Aim »
Extract every line of the listing that contains the string "qSketchRegion". Treat uppercase and lowercase letters as different.
**** Input for this task
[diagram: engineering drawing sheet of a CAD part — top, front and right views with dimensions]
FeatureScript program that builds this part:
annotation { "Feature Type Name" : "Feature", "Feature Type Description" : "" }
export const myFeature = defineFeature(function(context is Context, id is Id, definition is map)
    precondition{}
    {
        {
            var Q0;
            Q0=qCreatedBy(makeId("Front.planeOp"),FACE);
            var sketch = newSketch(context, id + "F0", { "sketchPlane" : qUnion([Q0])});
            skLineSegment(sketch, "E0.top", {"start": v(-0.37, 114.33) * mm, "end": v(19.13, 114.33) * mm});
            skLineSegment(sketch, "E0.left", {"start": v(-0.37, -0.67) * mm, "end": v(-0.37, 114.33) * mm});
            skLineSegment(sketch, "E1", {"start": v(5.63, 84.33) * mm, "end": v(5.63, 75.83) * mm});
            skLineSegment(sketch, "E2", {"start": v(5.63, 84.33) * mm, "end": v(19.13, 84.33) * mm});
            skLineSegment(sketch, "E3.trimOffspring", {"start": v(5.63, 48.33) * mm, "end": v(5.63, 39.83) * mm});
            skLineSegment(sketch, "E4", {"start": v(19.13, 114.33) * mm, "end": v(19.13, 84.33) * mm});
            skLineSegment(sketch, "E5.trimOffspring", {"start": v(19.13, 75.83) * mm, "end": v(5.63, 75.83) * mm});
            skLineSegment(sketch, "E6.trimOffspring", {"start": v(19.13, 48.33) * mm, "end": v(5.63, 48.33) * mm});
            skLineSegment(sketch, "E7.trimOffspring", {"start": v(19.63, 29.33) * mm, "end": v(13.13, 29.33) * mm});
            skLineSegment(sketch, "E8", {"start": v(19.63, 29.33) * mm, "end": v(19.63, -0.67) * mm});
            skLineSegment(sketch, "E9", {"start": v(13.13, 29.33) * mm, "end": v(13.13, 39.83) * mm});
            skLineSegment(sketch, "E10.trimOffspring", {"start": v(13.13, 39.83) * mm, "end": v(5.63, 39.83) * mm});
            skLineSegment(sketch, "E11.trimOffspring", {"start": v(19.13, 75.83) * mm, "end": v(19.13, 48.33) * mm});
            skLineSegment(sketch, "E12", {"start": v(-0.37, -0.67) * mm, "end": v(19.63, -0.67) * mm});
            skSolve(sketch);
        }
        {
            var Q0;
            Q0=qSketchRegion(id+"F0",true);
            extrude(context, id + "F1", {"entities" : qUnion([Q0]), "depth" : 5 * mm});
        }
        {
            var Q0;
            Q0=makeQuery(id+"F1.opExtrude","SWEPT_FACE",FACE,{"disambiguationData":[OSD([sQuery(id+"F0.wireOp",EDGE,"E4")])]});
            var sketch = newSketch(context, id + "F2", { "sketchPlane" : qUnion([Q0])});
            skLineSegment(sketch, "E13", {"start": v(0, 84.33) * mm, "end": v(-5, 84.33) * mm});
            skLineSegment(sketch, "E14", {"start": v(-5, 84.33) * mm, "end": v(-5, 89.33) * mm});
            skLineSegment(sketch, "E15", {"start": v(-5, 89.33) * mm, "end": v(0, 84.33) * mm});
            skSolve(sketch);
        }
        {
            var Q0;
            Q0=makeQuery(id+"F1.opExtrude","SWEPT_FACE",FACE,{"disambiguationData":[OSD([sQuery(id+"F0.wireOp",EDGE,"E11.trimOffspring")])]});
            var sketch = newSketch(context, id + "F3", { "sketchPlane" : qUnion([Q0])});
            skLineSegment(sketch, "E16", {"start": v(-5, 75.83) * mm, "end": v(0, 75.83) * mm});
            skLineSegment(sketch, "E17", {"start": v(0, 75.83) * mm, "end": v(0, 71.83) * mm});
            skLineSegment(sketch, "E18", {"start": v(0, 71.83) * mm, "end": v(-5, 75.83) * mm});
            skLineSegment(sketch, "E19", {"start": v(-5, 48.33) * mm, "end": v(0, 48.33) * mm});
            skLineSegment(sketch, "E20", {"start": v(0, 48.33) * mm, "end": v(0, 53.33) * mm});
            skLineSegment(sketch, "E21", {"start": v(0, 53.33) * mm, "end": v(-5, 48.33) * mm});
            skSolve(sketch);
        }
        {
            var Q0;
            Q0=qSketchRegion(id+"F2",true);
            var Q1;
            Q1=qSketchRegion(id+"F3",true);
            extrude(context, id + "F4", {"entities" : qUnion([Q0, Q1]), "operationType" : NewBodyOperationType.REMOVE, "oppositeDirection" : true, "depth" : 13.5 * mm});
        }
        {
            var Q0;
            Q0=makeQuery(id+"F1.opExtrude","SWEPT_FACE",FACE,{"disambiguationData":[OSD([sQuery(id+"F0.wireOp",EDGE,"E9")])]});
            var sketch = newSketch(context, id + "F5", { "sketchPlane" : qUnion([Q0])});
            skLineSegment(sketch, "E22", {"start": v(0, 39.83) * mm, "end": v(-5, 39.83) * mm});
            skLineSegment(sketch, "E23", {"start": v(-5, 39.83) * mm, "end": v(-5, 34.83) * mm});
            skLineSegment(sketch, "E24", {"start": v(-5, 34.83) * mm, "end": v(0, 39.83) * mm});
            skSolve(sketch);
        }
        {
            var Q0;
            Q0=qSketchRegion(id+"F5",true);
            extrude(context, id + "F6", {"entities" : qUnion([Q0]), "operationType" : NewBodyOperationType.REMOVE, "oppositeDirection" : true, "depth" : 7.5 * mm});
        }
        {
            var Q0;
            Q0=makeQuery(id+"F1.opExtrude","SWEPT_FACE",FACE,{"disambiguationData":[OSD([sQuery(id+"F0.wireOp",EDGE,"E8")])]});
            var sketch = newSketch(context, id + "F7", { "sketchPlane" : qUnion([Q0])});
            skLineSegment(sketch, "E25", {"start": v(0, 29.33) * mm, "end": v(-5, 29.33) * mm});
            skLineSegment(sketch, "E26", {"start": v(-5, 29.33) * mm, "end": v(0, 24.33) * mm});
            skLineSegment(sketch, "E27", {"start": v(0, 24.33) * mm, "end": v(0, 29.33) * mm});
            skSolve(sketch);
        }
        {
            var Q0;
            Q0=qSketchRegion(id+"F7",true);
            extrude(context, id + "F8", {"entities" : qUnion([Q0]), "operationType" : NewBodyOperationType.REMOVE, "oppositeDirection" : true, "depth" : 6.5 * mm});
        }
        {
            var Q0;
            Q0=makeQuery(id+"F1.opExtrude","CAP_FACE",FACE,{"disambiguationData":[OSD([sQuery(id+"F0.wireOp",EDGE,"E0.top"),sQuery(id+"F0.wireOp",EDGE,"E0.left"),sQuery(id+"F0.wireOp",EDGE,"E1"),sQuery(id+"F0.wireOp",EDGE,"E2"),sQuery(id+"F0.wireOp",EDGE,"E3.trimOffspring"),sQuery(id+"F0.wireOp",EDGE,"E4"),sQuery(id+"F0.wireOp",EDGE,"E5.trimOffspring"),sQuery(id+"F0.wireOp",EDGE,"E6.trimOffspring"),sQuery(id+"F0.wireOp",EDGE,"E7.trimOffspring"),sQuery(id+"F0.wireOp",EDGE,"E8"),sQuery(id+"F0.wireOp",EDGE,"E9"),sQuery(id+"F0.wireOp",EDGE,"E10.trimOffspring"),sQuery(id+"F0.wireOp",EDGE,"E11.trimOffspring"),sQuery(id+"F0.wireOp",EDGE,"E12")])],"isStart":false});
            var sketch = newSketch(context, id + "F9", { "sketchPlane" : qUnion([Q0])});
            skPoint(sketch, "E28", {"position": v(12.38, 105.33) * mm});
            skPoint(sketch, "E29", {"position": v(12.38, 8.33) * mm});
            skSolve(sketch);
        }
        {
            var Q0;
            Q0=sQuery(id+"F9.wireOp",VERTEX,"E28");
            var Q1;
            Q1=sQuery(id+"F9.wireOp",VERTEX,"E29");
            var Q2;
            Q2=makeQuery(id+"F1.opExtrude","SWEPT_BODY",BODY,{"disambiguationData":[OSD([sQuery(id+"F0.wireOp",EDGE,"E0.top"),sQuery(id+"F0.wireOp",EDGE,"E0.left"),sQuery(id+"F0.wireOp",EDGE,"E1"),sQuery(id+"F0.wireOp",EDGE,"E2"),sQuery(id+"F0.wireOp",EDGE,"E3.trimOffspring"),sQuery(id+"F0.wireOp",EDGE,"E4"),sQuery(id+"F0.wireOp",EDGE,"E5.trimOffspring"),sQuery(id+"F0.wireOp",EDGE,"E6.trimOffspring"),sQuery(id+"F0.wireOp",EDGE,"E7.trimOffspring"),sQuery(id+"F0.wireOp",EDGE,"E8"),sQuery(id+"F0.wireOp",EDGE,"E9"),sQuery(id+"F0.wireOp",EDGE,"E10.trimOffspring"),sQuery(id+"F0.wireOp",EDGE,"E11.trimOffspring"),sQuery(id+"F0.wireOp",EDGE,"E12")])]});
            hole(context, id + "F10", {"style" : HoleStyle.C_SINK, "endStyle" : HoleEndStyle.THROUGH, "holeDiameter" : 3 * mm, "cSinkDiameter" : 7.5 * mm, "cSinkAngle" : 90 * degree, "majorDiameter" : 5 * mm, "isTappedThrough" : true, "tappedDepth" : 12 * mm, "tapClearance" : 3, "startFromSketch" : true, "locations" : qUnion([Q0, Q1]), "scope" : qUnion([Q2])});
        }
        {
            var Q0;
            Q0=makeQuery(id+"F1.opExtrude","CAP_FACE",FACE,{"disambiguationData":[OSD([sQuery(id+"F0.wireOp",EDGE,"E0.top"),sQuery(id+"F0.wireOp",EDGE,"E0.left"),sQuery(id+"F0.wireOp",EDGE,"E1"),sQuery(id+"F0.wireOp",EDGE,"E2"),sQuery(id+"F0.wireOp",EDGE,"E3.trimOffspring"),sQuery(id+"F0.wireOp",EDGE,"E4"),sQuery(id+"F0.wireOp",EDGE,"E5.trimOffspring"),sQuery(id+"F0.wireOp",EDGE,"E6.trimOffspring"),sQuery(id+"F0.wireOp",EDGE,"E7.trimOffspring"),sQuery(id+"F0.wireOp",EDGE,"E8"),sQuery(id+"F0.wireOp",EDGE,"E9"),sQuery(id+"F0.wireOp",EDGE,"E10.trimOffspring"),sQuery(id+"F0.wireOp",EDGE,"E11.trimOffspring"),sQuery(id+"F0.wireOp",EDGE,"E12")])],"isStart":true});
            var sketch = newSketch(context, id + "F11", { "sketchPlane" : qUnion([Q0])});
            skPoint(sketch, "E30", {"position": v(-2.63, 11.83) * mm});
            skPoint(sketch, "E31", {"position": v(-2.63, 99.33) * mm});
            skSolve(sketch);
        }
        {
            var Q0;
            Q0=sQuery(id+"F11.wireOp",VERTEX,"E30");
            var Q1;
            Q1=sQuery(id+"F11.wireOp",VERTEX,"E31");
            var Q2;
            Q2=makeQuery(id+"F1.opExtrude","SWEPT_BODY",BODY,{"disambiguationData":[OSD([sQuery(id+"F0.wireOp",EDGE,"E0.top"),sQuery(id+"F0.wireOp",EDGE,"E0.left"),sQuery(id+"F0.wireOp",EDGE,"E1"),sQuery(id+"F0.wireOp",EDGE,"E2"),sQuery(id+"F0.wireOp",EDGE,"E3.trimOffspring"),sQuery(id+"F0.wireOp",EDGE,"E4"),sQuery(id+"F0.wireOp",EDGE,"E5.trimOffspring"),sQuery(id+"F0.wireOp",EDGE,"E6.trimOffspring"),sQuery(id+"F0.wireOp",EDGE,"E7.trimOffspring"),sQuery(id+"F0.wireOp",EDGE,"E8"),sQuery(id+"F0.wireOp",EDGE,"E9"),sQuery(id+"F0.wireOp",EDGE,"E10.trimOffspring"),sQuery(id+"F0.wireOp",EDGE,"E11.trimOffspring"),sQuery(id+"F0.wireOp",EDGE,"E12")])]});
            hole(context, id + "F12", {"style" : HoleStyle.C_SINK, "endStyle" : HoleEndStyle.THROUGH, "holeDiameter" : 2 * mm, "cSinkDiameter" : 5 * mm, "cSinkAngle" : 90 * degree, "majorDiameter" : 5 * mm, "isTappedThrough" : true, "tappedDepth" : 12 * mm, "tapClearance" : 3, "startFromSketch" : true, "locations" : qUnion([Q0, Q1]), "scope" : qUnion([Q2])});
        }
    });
********
Solution for this exercise »
            Q0=qSketchRegion(id+"F0",true);
            Q0=qSketchRegion(id+"F2",true);
            Q1=qSketchRegion(id+"F3",true);
            Q0=qSketchRegion(id+"F5",true);
            Q0=qSketchRegion(id+"F7",true);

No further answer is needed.